Records provided:
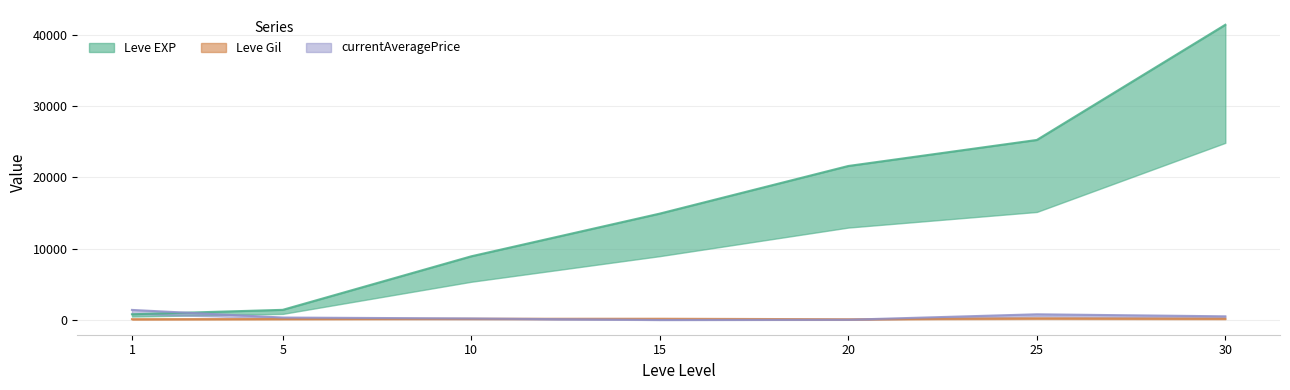

What are all the series names shown in the legend?

Leve EXP, Leve Gil, currentAveragePrice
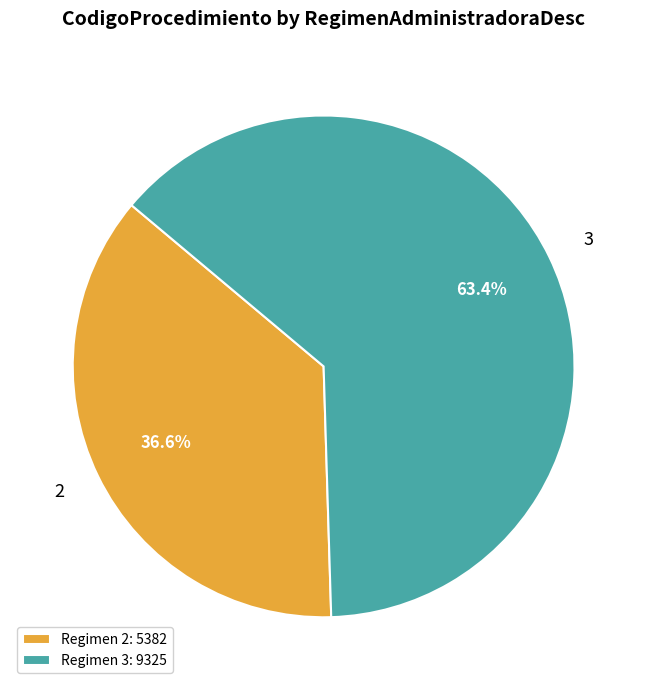

To the nearest percent, what is the difference between the largest and smallest slice percentages?

27%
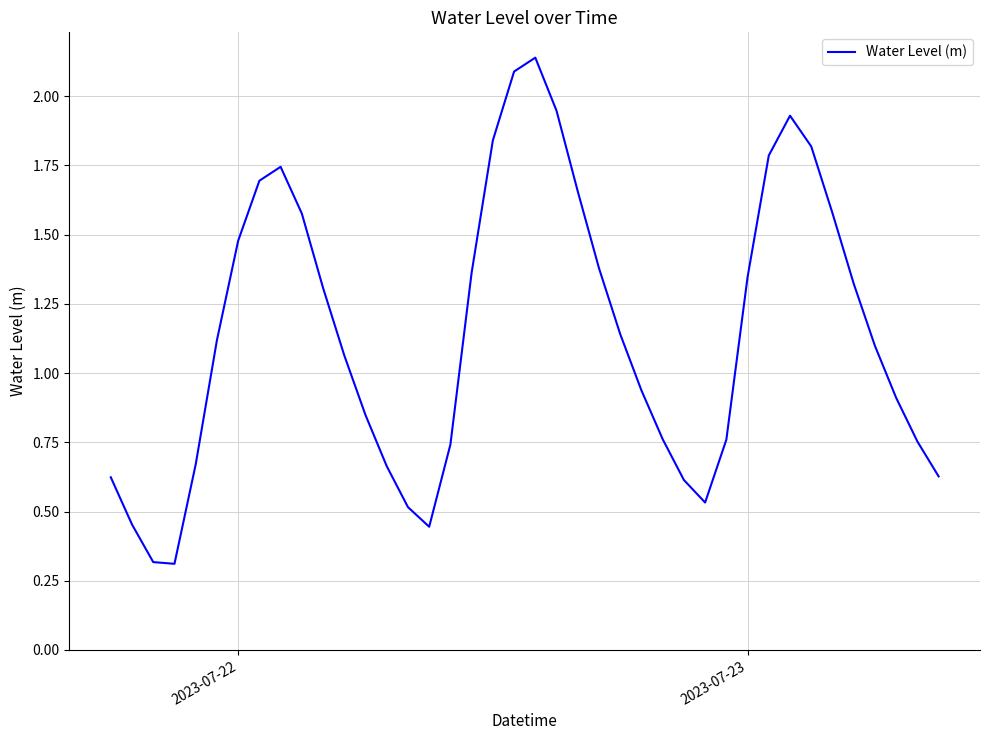

How many lines are shown in the chart?

1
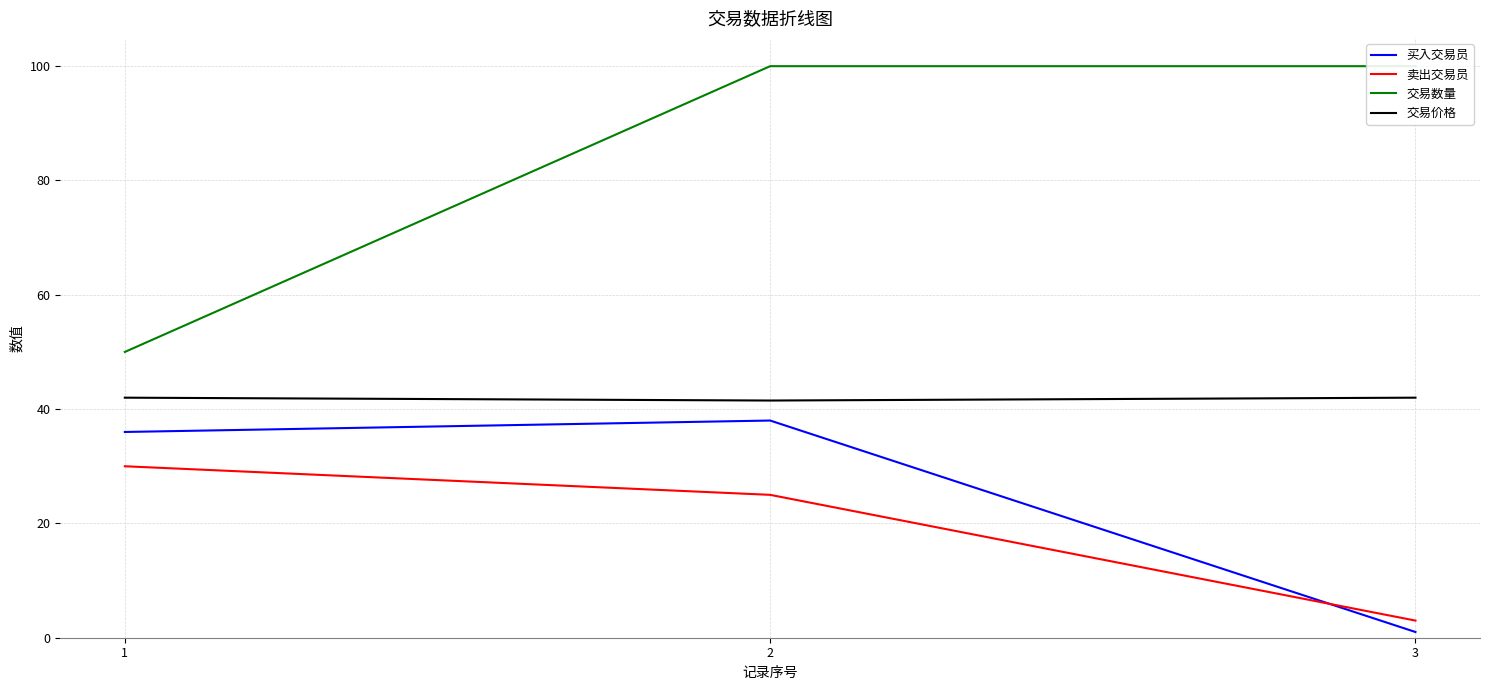

True or false: 交易价格 has a value of 41.5 at 2.

True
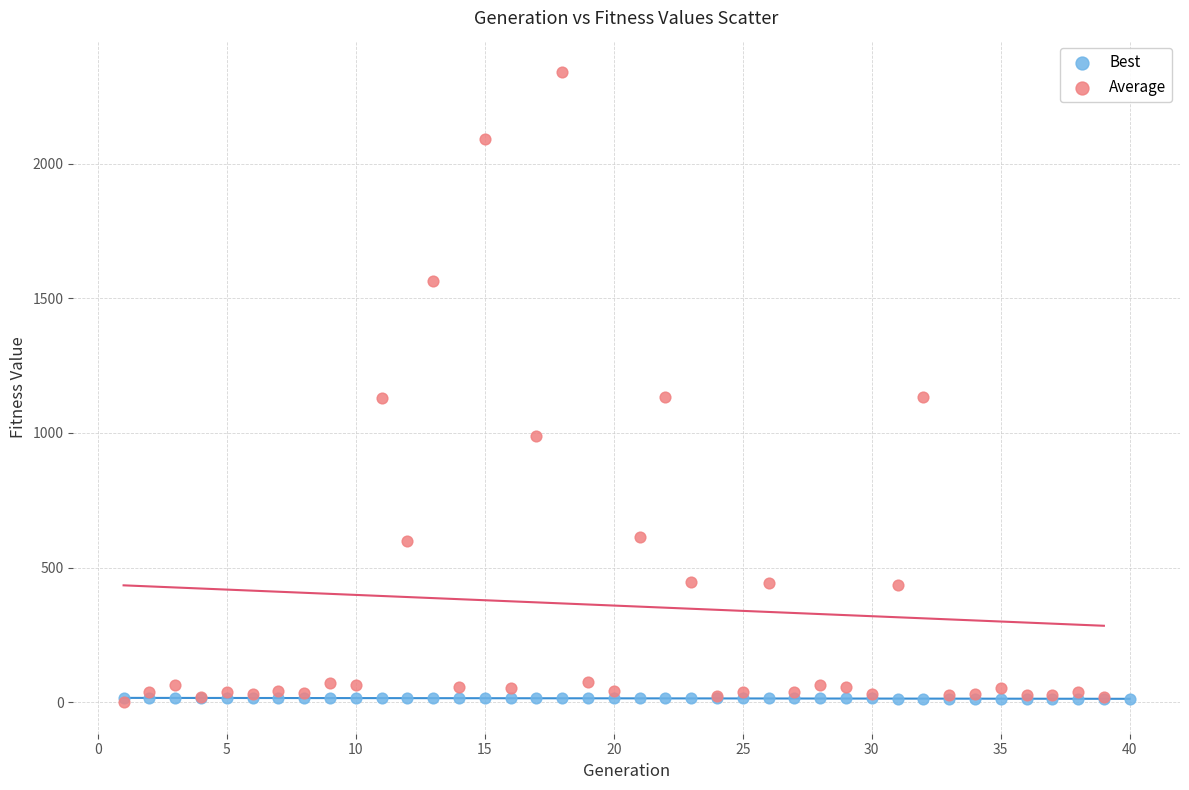

Which series contains the highest Y value?

Average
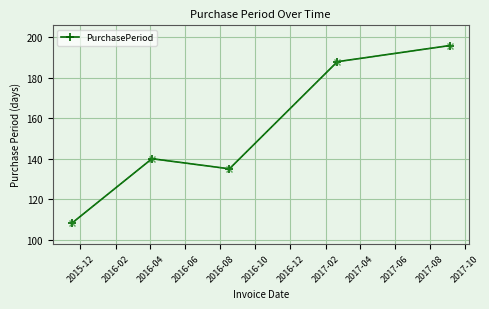

What is the value of the 1st point from the left?

108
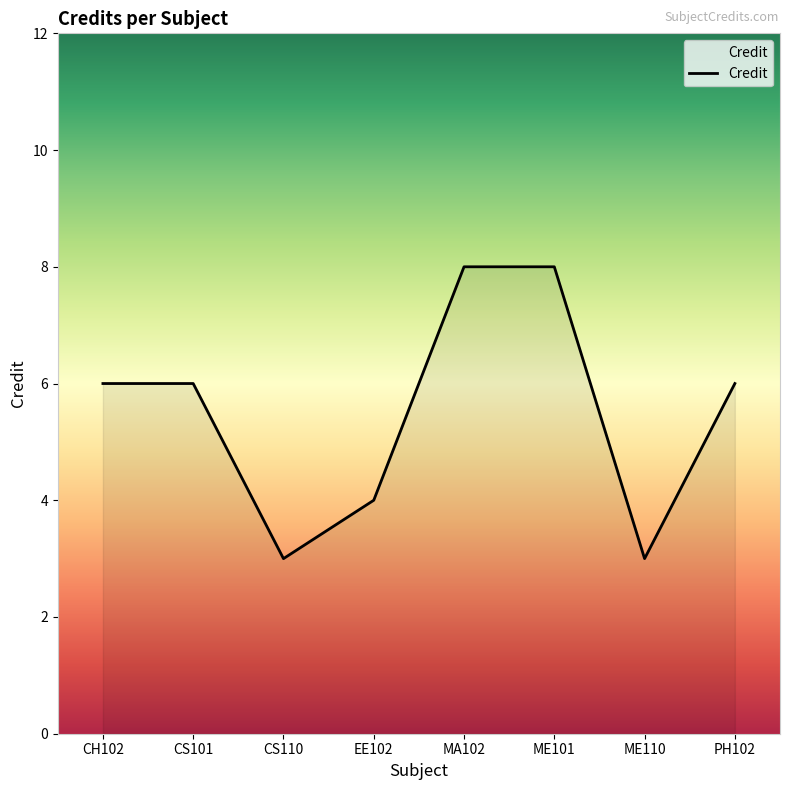

Where is the first local minimum?

CS110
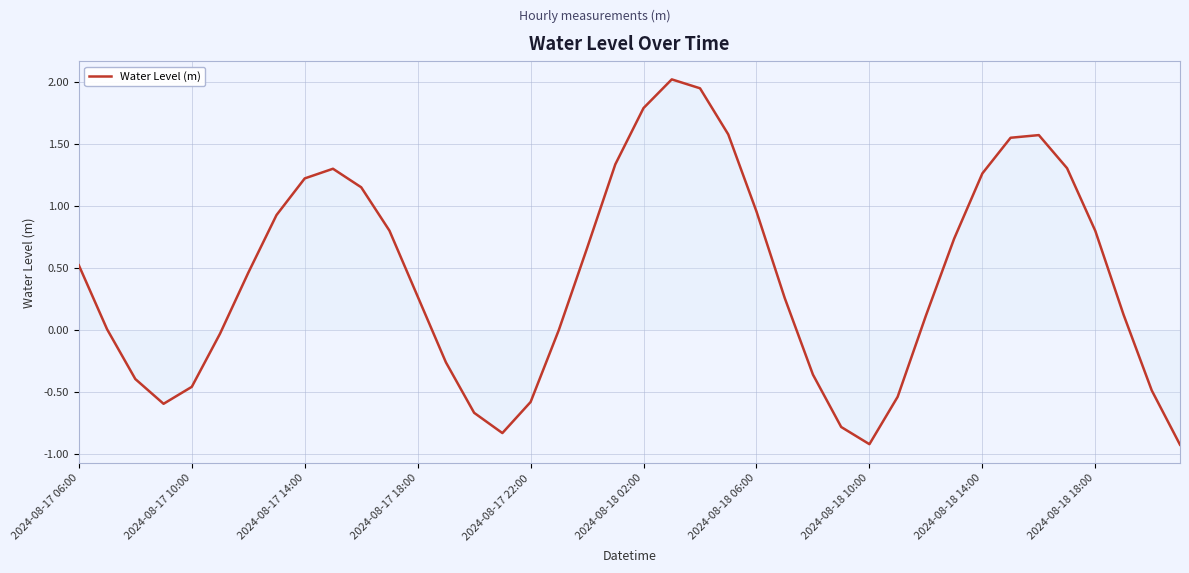

How many interior local peaks (higher than both neighbors) does the data have?

3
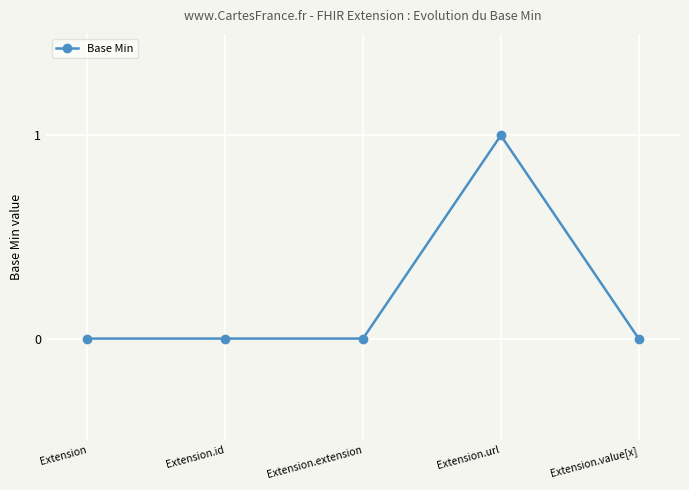

Which category has the highest value across all series?

Extension.url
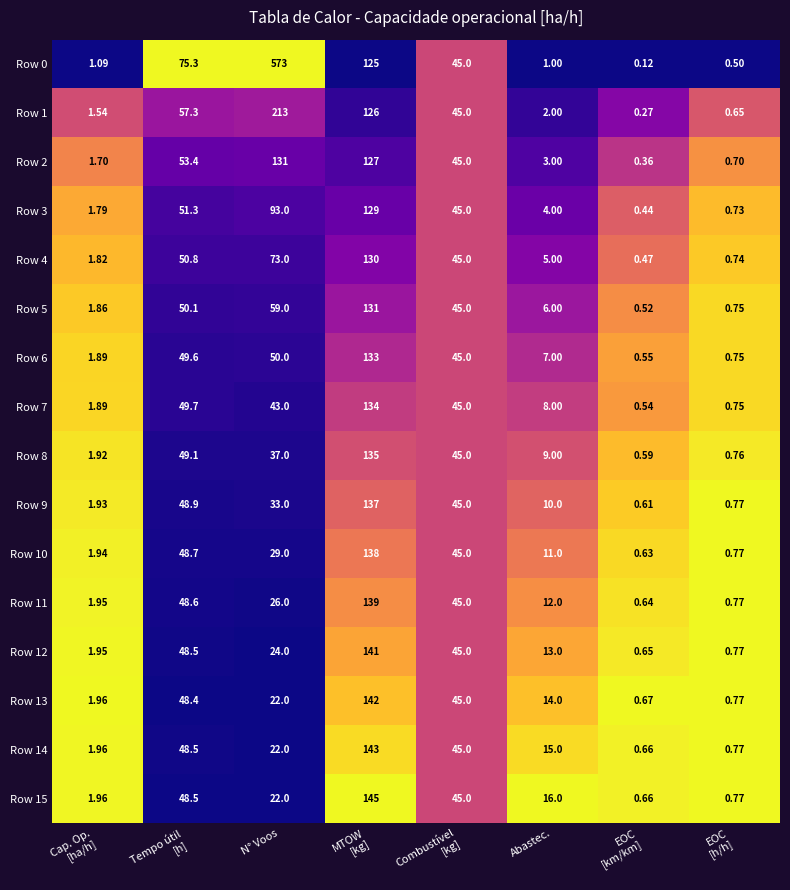

At how many categories does at least one series exceed 0?

8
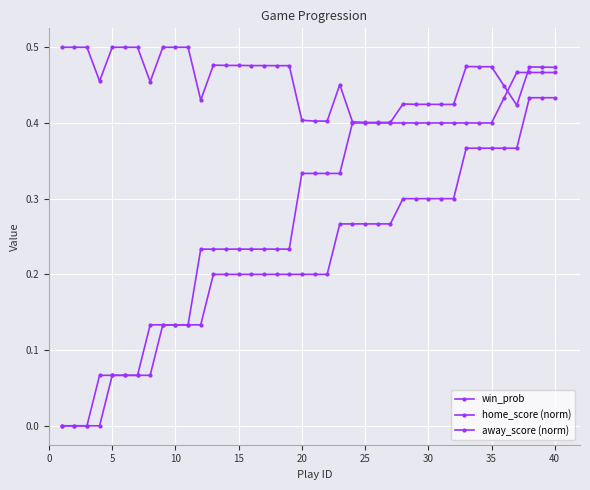

Which series has the largest total across all categories?

win_prob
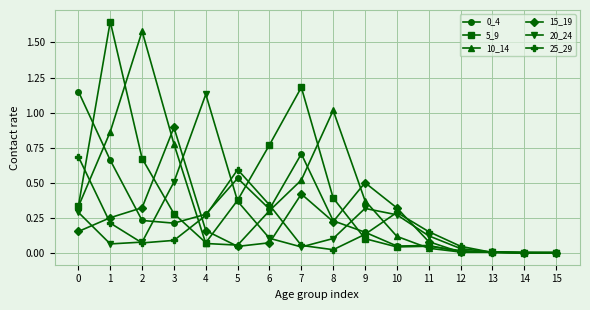

Between 1 and 11, which series saw the biggest shift?

5_9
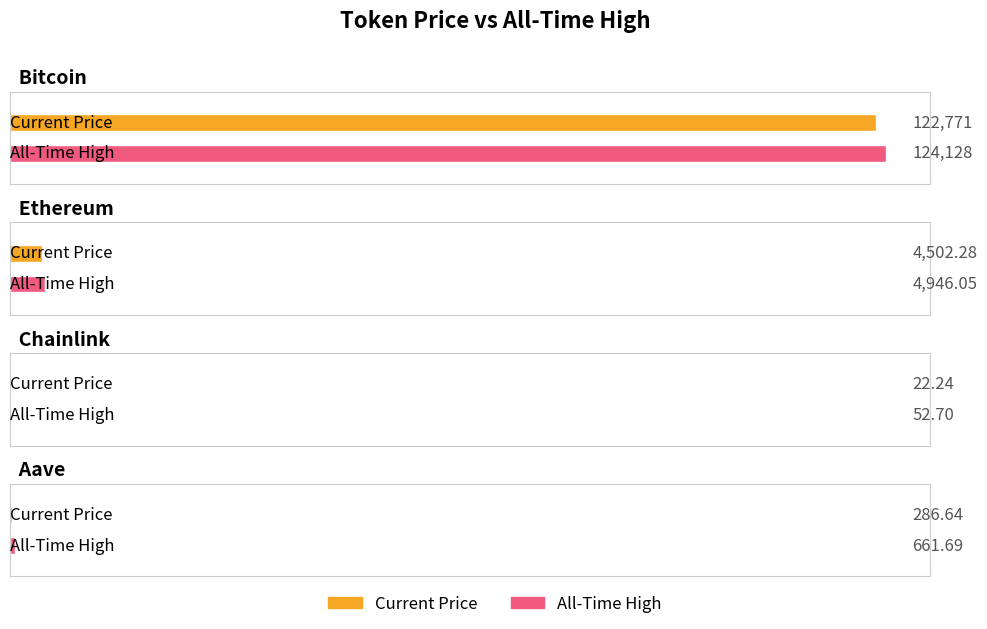

Rank the series at Chainlink from highest to lowest value.

allTimeHigh, price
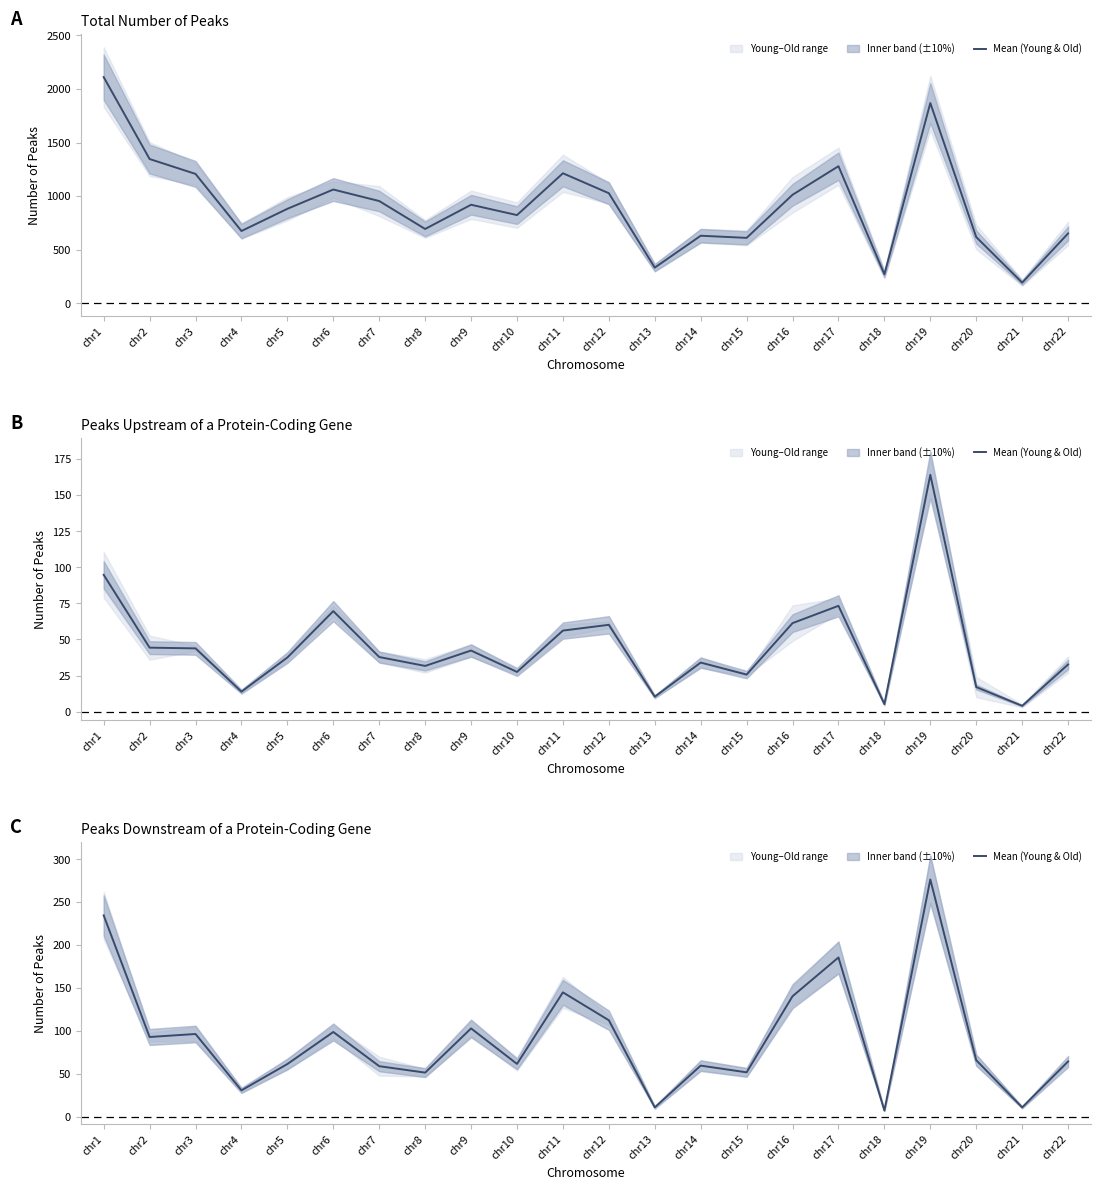

List the labels in order of value, smallest first.

chr18, chr13, chr21, chr4, chr8, chr15, chr7, chr14, chr5, chr10, chr22, chr20, chr2, chr3, chr6, chr9, chr12, chr16, chr11, chr17, chr1, chr19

What you should do: Copy out every line of text in the listing above word for word, leaving out the pictures.

Task response:
What are all the series names shown in the legend?

Leve EXP, Leve Gil, currentAveragePrice

To the nearest percent, what is the difference between the largest and smallest slice percentages?

27%

How many lines are shown in the chart?

1

True or false: 交易价格 has a value of 41.5 at 2.

True

Which series contains the highest Y value?

Average

What is the value of the 1st point from the left?

108

Where is the first local minimum?

CS110

How many interior local peaks (higher than both neighbors) does the data have?

3

Which category has the highest value across all series?

Extension.url

At how many categories does at least one series exceed 0?

8

Which series has the largest total across all categories?

win_prob

Between 1 and 11, which series saw the biggest shift?

5_9

Rank the series at Chainlink from highest to lowest value.

allTimeHigh, price

List the labels in order of value, smallest first.

chr18, chr13, chr21, chr4, chr8, chr15, chr7, chr14, chr5, chr10, chr22, chr20, chr2, chr3, chr6, chr9, chr12, chr16, chr11, chr17, chr1, chr19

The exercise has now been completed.